• Explore the material:
• A. Reproduce the part of the essay on returning to ancestral faith that starts at the words "The fountains of" and ends after the words "G-d of Israel.".
• B. In the essay on returning to ancestral faith, what does the writer say was recently discovered about the writer's family line?
• C. In the essay on returning to ancestral faith, condense the paragraph that opens with "There is no other place of refuge" into a short list of its main points.

• Reading passage:
--------------------------------

The fountains of my youth were not the same as my ancestors; nor, did I approach the sanctuary of prayer in the same manner of reverence. Rather, time spent chasing waterfalls, that had their origin in waters not of a source close to the land of my forefathers, were the pastimes that stood between me and my G-d, preventing the proper reverence towards Him, that I should have at least had every Sabbath, when dressed in my finery to pay homage to the G-d of Israel.
How assuredly tragic is the entirety of a life assimilated to the ways of olam hazeh (this world), caught up in gashmios (materialism), without any sense of ruchniyos (spirituality). I speak for myself, as well as for others, who have not yet been called to return to the L-RD. I recently discovered that I am a fifth generation descendant of a chassidic rabbi; yet, only after many years of searching, and eventually returning to my roots, am I beginning to appreciate my heritage.
There is no other place of refuge, except within the shadow of the Shechinah, G-d’s Immanent Presence on earth, where He may still dwell within us (see Exodus 25:8), despite the rampant secularism that pollutes the waters of olam hazeh (this world). A life previously unexamined, like my own when I was a youth, mostly amongst my secular peers, will inevitably lead to a crossroads. As a returnee to the faith of my ancestors, I have already reached that crossroads; and, determined to stay on the derech (path) that I chose to follow, the road towards freedom through responsibility, commitment, and a higher purpose, I still struggle, even to this day, against the lure of secular influences.
Permit me to be more specific, since my language, no doubt, may appear to cast too great a shadow on the secular world. Even moreso than whatever might be considered to be “secular” or mundane, as opposed to “sacred” or even holy, I would write with respect towards those pastimes of my own, as well as the various activities that are counterethical to a life lived well in respect to the guidelines given to us from Above. For to live according to one’s own ways, without giving thought towards the Designer’s purpose for mankind, would only bring me deeper into the abyss, that I originally climbed out of, when G-d sent a helping hand to lift me out of the darkness.

--------------------------------

• Material provided:

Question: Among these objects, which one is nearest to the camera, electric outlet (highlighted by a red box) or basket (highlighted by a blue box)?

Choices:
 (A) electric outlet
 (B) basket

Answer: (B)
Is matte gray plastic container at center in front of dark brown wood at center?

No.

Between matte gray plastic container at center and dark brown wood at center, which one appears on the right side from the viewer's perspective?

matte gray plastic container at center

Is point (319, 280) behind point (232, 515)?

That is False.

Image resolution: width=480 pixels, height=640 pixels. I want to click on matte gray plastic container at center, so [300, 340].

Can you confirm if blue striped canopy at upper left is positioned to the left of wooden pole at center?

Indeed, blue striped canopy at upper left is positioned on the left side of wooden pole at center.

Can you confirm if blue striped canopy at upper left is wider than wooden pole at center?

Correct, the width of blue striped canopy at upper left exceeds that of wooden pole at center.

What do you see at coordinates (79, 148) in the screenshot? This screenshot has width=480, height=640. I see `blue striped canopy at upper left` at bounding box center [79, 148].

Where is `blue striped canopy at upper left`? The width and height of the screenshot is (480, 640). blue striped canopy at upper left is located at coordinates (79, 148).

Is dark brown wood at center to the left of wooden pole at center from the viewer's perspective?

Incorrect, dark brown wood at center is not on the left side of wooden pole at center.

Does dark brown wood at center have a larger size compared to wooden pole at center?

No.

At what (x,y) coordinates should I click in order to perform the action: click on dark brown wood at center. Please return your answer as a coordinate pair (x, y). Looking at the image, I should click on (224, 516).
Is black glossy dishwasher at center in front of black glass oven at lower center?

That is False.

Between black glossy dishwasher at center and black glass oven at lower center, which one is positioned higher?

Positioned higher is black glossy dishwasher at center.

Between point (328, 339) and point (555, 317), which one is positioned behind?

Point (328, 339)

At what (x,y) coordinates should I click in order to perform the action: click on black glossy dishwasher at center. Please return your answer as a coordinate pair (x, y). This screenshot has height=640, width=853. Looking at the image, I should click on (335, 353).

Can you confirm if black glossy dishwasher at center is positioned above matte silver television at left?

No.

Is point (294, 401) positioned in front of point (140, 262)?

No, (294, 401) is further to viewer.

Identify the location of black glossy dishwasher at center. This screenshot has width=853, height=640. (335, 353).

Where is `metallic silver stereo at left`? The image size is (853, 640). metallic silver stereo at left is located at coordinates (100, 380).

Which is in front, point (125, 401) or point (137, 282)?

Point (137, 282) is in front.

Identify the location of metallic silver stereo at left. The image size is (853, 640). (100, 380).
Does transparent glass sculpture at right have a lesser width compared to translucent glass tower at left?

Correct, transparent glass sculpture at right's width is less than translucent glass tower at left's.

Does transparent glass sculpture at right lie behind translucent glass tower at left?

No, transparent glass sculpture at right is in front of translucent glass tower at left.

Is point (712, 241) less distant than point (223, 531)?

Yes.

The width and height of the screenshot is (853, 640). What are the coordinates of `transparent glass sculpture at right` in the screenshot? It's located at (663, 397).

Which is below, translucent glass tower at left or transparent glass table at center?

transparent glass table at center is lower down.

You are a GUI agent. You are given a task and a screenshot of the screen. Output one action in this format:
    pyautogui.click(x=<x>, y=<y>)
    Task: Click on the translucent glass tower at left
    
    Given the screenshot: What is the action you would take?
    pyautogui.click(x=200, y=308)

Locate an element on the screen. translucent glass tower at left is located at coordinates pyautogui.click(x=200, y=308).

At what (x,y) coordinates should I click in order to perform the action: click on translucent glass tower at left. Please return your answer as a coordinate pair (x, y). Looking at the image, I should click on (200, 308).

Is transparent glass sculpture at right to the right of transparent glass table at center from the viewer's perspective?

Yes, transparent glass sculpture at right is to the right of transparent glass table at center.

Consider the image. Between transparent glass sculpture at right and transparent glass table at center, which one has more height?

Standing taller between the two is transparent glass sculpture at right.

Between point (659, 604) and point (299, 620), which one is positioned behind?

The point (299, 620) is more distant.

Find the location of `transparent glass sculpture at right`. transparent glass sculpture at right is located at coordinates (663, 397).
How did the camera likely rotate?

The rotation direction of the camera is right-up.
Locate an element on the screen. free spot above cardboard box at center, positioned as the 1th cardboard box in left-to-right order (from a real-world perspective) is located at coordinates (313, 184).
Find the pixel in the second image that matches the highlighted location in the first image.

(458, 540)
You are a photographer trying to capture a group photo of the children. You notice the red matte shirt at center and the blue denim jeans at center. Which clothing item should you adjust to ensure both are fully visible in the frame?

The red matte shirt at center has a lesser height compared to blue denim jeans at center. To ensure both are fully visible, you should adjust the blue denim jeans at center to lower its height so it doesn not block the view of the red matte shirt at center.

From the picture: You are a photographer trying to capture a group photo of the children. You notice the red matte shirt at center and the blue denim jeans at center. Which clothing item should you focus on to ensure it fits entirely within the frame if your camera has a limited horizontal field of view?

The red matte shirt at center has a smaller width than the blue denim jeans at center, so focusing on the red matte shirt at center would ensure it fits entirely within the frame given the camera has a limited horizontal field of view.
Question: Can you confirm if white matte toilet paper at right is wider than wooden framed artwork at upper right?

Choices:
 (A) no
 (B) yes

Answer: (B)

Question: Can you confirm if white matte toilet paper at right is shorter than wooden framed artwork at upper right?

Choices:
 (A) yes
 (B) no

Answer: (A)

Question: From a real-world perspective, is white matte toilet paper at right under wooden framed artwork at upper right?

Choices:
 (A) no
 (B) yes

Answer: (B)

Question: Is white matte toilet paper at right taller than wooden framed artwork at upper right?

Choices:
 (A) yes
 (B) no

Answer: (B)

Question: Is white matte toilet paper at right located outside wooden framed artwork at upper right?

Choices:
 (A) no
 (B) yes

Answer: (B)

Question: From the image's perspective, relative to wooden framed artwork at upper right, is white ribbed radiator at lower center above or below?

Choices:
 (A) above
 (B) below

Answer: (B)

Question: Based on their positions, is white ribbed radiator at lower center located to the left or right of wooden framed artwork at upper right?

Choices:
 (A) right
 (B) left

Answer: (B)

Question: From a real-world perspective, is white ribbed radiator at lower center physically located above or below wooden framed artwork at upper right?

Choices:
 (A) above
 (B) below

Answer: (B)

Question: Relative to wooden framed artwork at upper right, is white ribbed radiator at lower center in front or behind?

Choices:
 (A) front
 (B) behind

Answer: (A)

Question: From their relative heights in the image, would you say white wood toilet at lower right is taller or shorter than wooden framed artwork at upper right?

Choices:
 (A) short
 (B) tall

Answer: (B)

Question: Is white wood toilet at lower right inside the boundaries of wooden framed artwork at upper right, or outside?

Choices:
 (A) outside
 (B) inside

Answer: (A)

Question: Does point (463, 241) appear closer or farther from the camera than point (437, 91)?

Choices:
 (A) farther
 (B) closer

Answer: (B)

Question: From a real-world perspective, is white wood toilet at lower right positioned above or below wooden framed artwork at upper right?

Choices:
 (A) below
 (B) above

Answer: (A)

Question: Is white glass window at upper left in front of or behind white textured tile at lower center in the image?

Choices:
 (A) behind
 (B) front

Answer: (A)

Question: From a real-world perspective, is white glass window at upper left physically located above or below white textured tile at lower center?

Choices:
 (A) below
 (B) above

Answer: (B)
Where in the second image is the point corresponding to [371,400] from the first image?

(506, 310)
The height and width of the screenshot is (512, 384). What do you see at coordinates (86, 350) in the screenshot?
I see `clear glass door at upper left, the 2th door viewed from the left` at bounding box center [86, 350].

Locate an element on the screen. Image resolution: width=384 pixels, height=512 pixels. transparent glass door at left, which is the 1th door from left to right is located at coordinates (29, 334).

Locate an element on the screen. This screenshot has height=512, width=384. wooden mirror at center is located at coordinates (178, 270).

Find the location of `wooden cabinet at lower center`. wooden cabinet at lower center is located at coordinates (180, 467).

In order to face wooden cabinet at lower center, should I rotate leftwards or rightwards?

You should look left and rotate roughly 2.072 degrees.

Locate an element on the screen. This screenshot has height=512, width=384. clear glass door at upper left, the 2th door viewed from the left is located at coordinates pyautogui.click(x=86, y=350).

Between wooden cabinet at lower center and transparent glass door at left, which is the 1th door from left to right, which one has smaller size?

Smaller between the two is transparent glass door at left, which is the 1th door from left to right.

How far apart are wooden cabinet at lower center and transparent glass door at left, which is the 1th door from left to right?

--------------------------------

• Solved tasks:
• A.
The fountains of my youth were not the same as my ancestors; nor, did I approach the sanctuary of prayer in the same manner of reverence. Rather, time spent chasing waterfalls, that had their origin in waters not of a source close to the land of my forefathers, were the pastimes that stood between me and my G-d, preventing the proper reverence towards Him, that I should have at least had every Sabbath, when dressed in my finery to pay homage to the G-d of Israel.

• B. The writer is a fifth generation descendant of a chassidic rabbi.

• C.
- The only refuge is within the shadow of the Shechinah, G-d's Immanent Presence on earth, where He may still dwell within us (see Exodus 25:8), despite the rampant secularism of olam hazeh (this world).
- An unexamined life, like the writer's own youth spent mostly among secular peers, inevitably leads to a crossroads.
- As a returnee to the faith of the writer's ancestors, the writer has reached that crossroads and chosen the derech (path) toward freedom through responsibility, commitment, and a higher purpose.
- The writer still struggles against the lure of secular influences.